** Opening Records to process block **

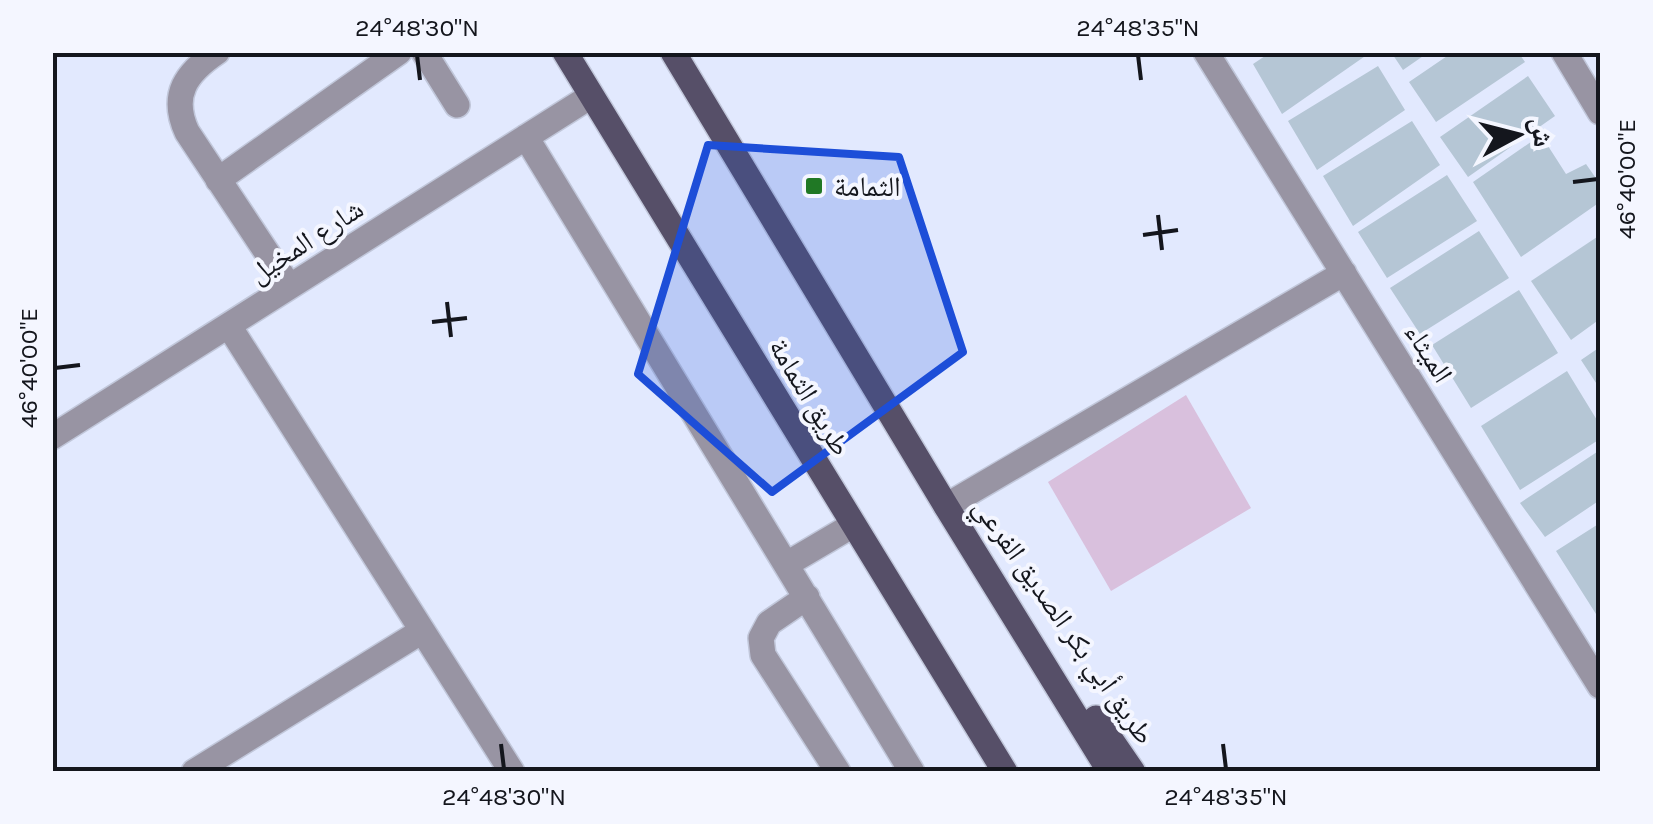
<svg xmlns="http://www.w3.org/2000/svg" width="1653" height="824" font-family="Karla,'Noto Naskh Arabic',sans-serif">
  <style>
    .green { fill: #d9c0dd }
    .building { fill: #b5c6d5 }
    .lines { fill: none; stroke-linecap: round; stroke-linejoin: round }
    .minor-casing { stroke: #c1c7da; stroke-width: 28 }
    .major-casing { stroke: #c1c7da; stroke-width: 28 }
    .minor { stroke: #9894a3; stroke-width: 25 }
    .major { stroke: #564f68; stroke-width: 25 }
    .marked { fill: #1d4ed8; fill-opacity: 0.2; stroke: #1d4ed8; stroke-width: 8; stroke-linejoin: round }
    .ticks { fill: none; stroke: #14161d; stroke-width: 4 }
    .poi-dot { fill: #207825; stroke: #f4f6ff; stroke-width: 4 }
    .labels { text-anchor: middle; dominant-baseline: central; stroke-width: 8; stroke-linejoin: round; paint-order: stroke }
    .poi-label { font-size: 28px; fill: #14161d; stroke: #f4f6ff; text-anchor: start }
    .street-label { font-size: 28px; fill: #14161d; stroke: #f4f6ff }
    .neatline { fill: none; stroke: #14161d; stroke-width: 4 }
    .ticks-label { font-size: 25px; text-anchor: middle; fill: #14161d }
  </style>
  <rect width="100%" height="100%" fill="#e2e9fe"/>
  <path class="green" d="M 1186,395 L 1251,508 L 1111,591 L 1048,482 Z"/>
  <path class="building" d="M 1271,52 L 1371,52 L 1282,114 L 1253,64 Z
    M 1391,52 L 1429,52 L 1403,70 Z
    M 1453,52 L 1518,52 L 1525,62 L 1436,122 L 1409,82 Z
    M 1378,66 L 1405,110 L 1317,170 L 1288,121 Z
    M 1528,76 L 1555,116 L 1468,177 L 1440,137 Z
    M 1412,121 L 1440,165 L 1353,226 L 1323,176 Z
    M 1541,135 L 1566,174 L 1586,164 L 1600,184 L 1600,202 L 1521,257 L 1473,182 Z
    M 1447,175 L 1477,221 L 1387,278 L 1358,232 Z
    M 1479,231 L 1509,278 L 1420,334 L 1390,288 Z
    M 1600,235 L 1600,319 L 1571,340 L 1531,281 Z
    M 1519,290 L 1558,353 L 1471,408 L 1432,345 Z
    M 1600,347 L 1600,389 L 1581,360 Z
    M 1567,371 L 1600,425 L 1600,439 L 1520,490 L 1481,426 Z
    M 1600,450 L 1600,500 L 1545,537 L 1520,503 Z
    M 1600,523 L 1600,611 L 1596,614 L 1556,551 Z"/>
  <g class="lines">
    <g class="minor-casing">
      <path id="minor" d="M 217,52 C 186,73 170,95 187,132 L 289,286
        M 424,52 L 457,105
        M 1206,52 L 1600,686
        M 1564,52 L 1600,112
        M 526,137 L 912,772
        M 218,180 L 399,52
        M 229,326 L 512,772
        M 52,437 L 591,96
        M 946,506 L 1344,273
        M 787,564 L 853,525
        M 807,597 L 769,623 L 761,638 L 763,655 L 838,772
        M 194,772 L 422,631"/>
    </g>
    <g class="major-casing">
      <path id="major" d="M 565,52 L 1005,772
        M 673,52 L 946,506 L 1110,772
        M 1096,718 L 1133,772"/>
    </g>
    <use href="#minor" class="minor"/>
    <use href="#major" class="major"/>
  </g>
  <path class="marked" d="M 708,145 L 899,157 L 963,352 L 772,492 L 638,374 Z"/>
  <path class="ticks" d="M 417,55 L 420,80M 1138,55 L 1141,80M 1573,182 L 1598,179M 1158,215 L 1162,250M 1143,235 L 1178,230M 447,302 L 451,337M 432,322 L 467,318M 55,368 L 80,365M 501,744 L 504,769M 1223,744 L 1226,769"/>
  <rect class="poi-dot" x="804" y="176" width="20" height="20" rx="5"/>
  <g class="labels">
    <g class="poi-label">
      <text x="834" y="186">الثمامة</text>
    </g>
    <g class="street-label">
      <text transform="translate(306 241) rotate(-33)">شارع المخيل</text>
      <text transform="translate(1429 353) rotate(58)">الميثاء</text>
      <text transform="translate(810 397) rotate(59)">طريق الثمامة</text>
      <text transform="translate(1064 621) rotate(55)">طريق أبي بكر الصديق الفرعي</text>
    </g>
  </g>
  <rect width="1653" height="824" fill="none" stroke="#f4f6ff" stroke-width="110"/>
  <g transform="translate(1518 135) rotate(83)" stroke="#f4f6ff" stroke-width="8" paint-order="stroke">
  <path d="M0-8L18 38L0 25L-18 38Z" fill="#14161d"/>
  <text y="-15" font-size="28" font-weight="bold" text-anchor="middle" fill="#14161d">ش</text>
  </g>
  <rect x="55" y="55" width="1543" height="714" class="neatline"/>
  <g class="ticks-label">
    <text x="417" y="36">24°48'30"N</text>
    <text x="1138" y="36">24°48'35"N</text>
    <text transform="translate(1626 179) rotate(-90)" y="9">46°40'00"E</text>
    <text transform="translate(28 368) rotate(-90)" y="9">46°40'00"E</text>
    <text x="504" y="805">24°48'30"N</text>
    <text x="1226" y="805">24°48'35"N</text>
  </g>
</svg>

** Closing Records to process block **

Exercise description
Please output the records exactly, leaving the pictures out.

Your solution
<svg xmlns="http://www.w3.org/2000/svg" width="1653" height="824" font-family="Karla,'Noto Naskh Arabic',sans-serif">
  <style>
    .green { fill: #d9c0dd }
    .building { fill: #b5c6d5 }
    .lines { fill: none; stroke-linecap: round; stroke-linejoin: round }
    .minor-casing { stroke: #c1c7da; stroke-width: 28 }
    .major-casing { stroke: #c1c7da; stroke-width: 28 }
    .minor { stroke: #9894a3; stroke-width: 25 }
    .major { stroke: #564f68; stroke-width: 25 }
    .marked { fill: #1d4ed8; fill-opacity: 0.2; stroke: #1d4ed8; stroke-width: 8; stroke-linejoin: round }
    .ticks { fill: none; stroke: #14161d; stroke-width: 4 }
    .poi-dot { fill: #207825; stroke: #f4f6ff; stroke-width: 4 }
    .labels { text-anchor: middle; dominant-baseline: central; stroke-width: 8; stroke-linejoin: round; paint-order: stroke }
    .poi-label { font-size: 28px; fill: #14161d; stroke: #f4f6ff; text-anchor: start }
    .street-label { font-size: 28px; fill: #14161d; stroke: #f4f6ff }
    .neatline { fill: none; stroke: #14161d; stroke-width: 4 }
    .ticks-label { font-size: 25px; text-anchor: middle; fill: #14161d }
  </style>
  <rect width="100%" height="100%" fill="#e2e9fe"/>
  <path class="green" d="M 1186,395 L 1251,508 L 1111,591 L 1048,482 Z"/>
  <path class="building" d="M 1271,52 L 1371,52 L 1282,114 L 1253,64 Z
    M 1391,52 L 1429,52 L 1403,70 Z
    M 1453,52 L 1518,52 L 1525,62 L 1436,122 L 1409,82 Z
    M 1378,66 L 1405,110 L 1317,170 L 1288,121 Z
    M 1528,76 L 1555,116 L 1468,177 L 1440,137 Z
    M 1412,121 L 1440,165 L 1353,226 L 1323,176 Z
    M 1541,135 L 1566,174 L 1586,164 L 1600,184 L 1600,202 L 1521,257 L 1473,182 Z
    M 1447,175 L 1477,221 L 1387,278 L 1358,232 Z
    M 1479,231 L 1509,278 L 1420,334 L 1390,288 Z
    M 1600,235 L 1600,319 L 1571,340 L 1531,281 Z
    M 1519,290 L 1558,353 L 1471,408 L 1432,345 Z
    M 1600,347 L 1600,389 L 1581,360 Z
    M 1567,371 L 1600,425 L 1600,439 L 1520,490 L 1481,426 Z
    M 1600,450 L 1600,500 L 1545,537 L 1520,503 Z
    M 1600,523 L 1600,611 L 1596,614 L 1556,551 Z"/>
  <g class="lines">
    <g class="minor-casing">
      <path id="minor" d="M 217,52 C 186,73 170,95 187,132 L 289,286
        M 424,52 L 457,105
        M 1206,52 L 1600,686
        M 1564,52 L 1600,112
        M 526,137 L 912,772
        M 218,180 L 399,52
        M 229,326 L 512,772
        M 52,437 L 591,96
        M 946,506 L 1344,273
        M 787,564 L 853,525
        M 807,597 L 769,623 L 761,638 L 763,655 L 838,772
        M 194,772 L 422,631"/>
    </g>
    <g class="major-casing">
      <path id="major" d="M 565,52 L 1005,772
        M 673,52 L 946,506 L 1110,772
        M 1096,718 L 1133,772"/>
    </g>
    <use href="#minor" class="minor"/>
    <use href="#major" class="major"/>
  </g>
  <path class="marked" d="M 708,145 L 899,157 L 963,352 L 772,492 L 638,374 Z"/>
  <path class="ticks" d="M 417,55 L 420,80M 1138,55 L 1141,80M 1573,182 L 1598,179M 1158,215 L 1162,250M 1143,235 L 1178,230M 447,302 L 451,337M 432,322 L 467,318M 55,368 L 80,365M 501,744 L 504,769M 1223,744 L 1226,769"/>
  <rect class="poi-dot" x="804" y="176" width="20" height="20" rx="5"/>
  <g class="labels">
    <g class="poi-label">
      <text x="834" y="186">الثمامة</text>
    </g>
    <g class="street-label">
      <text transform="translate(306 241) rotate(-33)">شارع المخيل</text>
      <text transform="translate(1429 353) rotate(58)">الميثاء</text>
      <text transform="translate(810 397) rotate(59)">طريق الثمامة</text>
      <text transform="translate(1064 621) rotate(55)">طريق أبي بكر الصديق الفرعي</text>
    </g>
  </g>
  <rect width="1653" height="824" fill="none" stroke="#f4f6ff" stroke-width="110"/>
  <g transform="translate(1518 135) rotate(83)" stroke="#f4f6ff" stroke-width="8" paint-order="stroke">
  <path d="M0-8L18 38L0 25L-18 38Z" fill="#14161d"/>
  <text y="-15" font-size="28" font-weight="bold" text-anchor="middle" fill="#14161d">ش</text>
  </g>
  <rect x="55" y="55" width="1543" height="714" class="neatline"/>
  <g class="ticks-label">
    <text x="417" y="36">24°48'30"N</text>
    <text x="1138" y="36">24°48'35"N</text>
    <text transform="translate(1626 179) rotate(-90)" y="9">46°40'00"E</text>
    <text transform="translate(28 368) rotate(-90)" y="9">46°40'00"E</text>
    <text x="504" y="805">24°48'30"N</text>
    <text x="1226" y="805">24°48'35"N</text>
  </g>
</svg>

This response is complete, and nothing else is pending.